● Passage to read

....

Net income fell 15% to $540 million, on an 18% increase in revenues to $2.95 billion in the quarter; PeopleSoft takeover caused "minor distractions" in the applications business.
Oracle Corp's exhausting 18-month-long takeover battle for PeopleSoft generated high expenses which dragged down the company's third-quarter earnings, the Redwood City, Calif. software company revealed today.
Although Oracle's revenues increased 18% to $2.95 billion in the fiscal third quarter ended Feb. 28, the company's net income of $540 million was off 15% compared with the $635 million reported in the like period last year.
Oracle reported acquisition-related expenses during the quarter of $239 million. To date, expenses related the PeopleSoft takeover have totaled about $400 million, said Oracle co-president and acting CFO Safra Catz in a conference call with securities analysts. Oracle expects to report an additional $211 million in expenses related to the PeopleSoft deal in the current quarter, bringing the total to $611 million, Catz said.
Overall, Oracle's operating expenses for the quarter increased 38% compared with the third quarter of 2004.
Release of the Q3 results came hours after Oracle disclosed that it had outbid archrival SAP A.G. to acquire retail software vendor Retek Inc., (Minneapolis) in a transaction valued at $670 million. Oracle chairman Larry Ellison told analysts during the conference call that the company likely will take a break from major acquisitions for now.
"We had intended to take a break after the PeopleSoft deal, but the timing on Retek wasn't determined by us," said Ellison, who responded to SAP's initial $496 million bid for the company. "We thought retail was strategic for us, and we had to respond."
While expenses related to Oracle's acquisition strategy soared during the third fiscal quarter, new software license revenues from its applications business did not. For the quarter, Oracle reported new application software license revenue of $152 million, a 9% increase from the corresponding period last year. That figure, however, included $31 million in new PeopleSoft license revenues for the two months following consummation of the acquisition on Dec. 29, 2004. Excluding the Peoplesoft-related revenues, new license revenues from Oracle's core applications business dropped 13% compared to the year-earlier period.
Ellison attributed the fall-off in part to what he called a "modest distraction" which resulted from integration of the Oracle and PeopleSoft application sales and marketing forces. Ellison predicted there will continue to be some "minor impact" from the consolidation on fourth quarter application results. Overall, however, Ellison said Oracle still expects to achieve organic application license growth of about 10% per year.
PeopleSoft's contribution to Oracle's new license revenue would have been larger, Ellison said, but for PeopleSoft's push to maximize its revenues at the end of December, just prior to the Oracle takeover. "They bled the pipeline dry," said Ellison who predicted it will take "a couple of quarters" for Oracle to rebuild the Peoplesoft pipeline.

....

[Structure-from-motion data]

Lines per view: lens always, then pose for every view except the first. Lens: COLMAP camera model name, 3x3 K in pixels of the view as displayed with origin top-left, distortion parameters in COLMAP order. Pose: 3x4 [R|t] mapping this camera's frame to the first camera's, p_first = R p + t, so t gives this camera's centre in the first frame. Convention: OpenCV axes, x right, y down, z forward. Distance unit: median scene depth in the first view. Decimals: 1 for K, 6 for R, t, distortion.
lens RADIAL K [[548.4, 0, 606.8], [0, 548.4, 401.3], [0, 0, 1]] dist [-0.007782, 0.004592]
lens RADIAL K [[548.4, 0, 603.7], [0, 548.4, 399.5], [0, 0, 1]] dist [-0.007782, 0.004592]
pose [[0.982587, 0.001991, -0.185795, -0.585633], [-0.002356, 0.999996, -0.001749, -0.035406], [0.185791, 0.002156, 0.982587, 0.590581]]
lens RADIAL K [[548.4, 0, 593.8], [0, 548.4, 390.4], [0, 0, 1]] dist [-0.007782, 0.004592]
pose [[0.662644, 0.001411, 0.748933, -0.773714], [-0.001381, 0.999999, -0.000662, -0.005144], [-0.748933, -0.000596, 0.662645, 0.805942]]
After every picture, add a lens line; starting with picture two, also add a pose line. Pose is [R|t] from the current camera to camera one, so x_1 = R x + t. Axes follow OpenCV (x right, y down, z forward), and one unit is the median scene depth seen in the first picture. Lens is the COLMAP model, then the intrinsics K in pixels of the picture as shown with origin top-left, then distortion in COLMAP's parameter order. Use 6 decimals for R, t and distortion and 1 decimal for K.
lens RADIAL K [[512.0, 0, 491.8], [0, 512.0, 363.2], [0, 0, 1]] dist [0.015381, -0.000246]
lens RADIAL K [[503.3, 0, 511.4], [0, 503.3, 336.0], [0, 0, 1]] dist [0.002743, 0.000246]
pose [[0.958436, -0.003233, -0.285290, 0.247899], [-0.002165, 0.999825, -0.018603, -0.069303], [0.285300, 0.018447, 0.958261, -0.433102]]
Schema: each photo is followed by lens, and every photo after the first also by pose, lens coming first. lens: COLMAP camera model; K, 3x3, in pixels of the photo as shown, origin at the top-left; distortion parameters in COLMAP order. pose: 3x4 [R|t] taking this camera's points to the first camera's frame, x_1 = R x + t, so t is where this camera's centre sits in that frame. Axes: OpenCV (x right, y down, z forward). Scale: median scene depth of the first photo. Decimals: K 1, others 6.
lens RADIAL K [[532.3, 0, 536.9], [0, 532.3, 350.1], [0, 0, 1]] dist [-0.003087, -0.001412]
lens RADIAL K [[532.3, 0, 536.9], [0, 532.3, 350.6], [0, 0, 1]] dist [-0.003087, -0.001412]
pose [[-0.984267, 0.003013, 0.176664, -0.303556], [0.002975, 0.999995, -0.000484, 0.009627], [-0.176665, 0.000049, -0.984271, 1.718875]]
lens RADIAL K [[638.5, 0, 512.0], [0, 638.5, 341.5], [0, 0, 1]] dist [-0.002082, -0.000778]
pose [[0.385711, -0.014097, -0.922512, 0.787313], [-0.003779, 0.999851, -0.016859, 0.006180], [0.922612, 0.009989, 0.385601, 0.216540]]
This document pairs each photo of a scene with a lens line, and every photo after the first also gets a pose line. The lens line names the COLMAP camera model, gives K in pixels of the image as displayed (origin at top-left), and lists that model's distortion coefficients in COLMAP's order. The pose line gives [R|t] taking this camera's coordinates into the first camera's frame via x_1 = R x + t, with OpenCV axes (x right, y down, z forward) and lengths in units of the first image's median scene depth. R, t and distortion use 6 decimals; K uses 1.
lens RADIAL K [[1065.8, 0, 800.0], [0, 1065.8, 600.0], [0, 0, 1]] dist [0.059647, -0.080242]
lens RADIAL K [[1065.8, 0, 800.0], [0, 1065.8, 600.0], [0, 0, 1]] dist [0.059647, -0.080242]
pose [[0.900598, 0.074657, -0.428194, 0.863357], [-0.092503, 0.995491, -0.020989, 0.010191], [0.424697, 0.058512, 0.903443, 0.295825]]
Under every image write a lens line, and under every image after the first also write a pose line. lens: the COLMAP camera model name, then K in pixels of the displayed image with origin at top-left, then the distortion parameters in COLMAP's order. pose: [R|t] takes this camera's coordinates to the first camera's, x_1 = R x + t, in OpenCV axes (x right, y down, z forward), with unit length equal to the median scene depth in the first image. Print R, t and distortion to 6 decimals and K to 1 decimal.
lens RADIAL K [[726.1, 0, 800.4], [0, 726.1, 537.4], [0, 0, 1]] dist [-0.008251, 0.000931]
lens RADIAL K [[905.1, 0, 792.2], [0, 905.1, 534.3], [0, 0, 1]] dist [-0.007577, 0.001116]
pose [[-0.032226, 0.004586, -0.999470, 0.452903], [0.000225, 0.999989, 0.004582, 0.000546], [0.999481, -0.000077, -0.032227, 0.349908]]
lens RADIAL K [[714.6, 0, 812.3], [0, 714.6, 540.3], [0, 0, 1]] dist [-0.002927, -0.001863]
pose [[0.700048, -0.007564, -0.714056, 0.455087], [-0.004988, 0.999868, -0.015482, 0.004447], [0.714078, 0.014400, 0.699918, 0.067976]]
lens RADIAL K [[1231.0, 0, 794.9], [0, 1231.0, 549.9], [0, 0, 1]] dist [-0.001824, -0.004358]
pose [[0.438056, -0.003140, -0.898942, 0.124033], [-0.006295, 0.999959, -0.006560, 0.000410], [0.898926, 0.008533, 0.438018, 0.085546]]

....

According to the article on Oracle's third-quarter earnings, what was the value of the transaction to acquire Retek?

The transaction was valued at $670 million.